BETWEEN the U.S. Civil War and World War I, American painting was as vigorous and diverse as at any time in its history. Such artists as Eakins-- Ryder, Inness and the young Glackens ranged across the field of art, from dreamy romanticism to meticulous realism. As Part II of its retrospective look at U.S. painting, TIME presents these four masters from the middle years of American history (see color pages). Their paintings are included in a show of American pictures from the Brooklyn Museum, on view this week at Manhattan's Knoedler Galleries.

What the four had in common was honesty and joy in life. Otherwise, they were as different as artists can be. Albert Pinkham Ryder best expressed their common joy when he remarked that "the artist needs but a roof, a crust of bread and his easel, and all the rest God gives him in abundance." Thomas Eakins expressed their straightforwardness while teaching at the Pennsylvania Academy of the Fine Arts. For insisting on using nude models in class, he was forced to resign. (Later, in one of his most famed paintings of a nude--overleaf--Eakins soberly included the chaperone.)

Both men, the first an uncompromising romantic and the second a thoroughgoing realist, fortunately had simple tastes to match their small incomes. Ryder used to compare himself to an inchworm revolving on the end of a twig. The fact that he was able to take his time resulted in some of the richest painting ever done. Once, after 18 years of work on a picture, he said hopefully: "I think the sky is getting interesting." Eakins made only $15,000 (the price of a single Eakins canvas today) in all his years of painting, but he did have the appreciation of a few perceptive men.

Among them was Walt Whitman, who cried over the roofs of the world that Eakins "is not a painter, he is a force."

If Eakins was a force, George Inness was just a gentle spirit. Epileptic and almost entirely self-taught, he lived in the shadow of such showy Hudson River school painters as Thomas Cole and Asher Durand. Inness preferred for subject matter the limited, charming sort of view that his studio window in Montclair, N.J. commanded. His wish, he said, was to paint not the melodramatic panoramas then in fashion, but "civilized landscape." By "civilized," some said, he meant simply "well-pruned." Still, in age, Inness began to have a little success. Today the modesty of his art seems to set off, not cloud over, its brilliance.

Like Inness, William Glackens snuggled up to nature. The only activity in a class with painting, he believed, was fishing. Glackens served an apprenticeship as an art journalist, sketching news events for the old Philadelphia Press. There he made friends with three future members of the "Ashcan School," a band of painters dedicated to mingling reporting and romance in a new. sketchy sort of realism. Glackens lent allegiance to the group, but trips to Paris awakened a far deeper loyalty to Renoir.

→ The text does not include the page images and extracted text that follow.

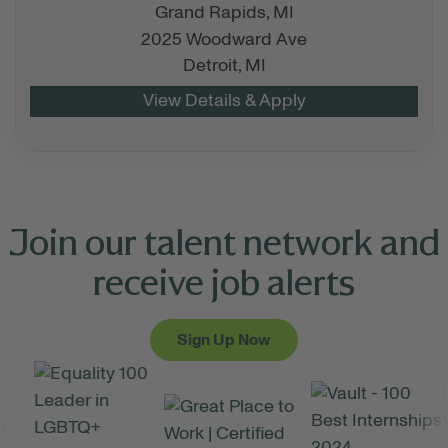
Grand Rapids,
MI
2025 Woodward Ave
Detroit,
MI
Join our talent network and
receive job alerts
Sign Up Now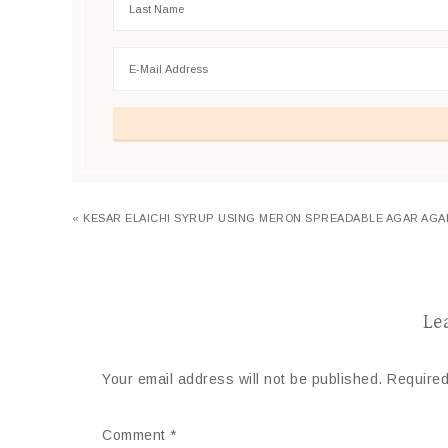
« KESAR ELAICHI SYRUP USING MERON SPREADABLE AGAR AGA
Le
Your email address will not be published.
Required
Comment
*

Eakins' realism and Ryder's romanticism owed little or nothing to European influences. Inness seemed to echo the Barbizon school, but in fact came to his quiet peeks at nature independently. With Glackens, the bonds between American and European painting were tightened once again. The world dictatorship enjoyed by Picasso & Co. was soon to turn the bonds to chains, which have only in recent years begun to fall away.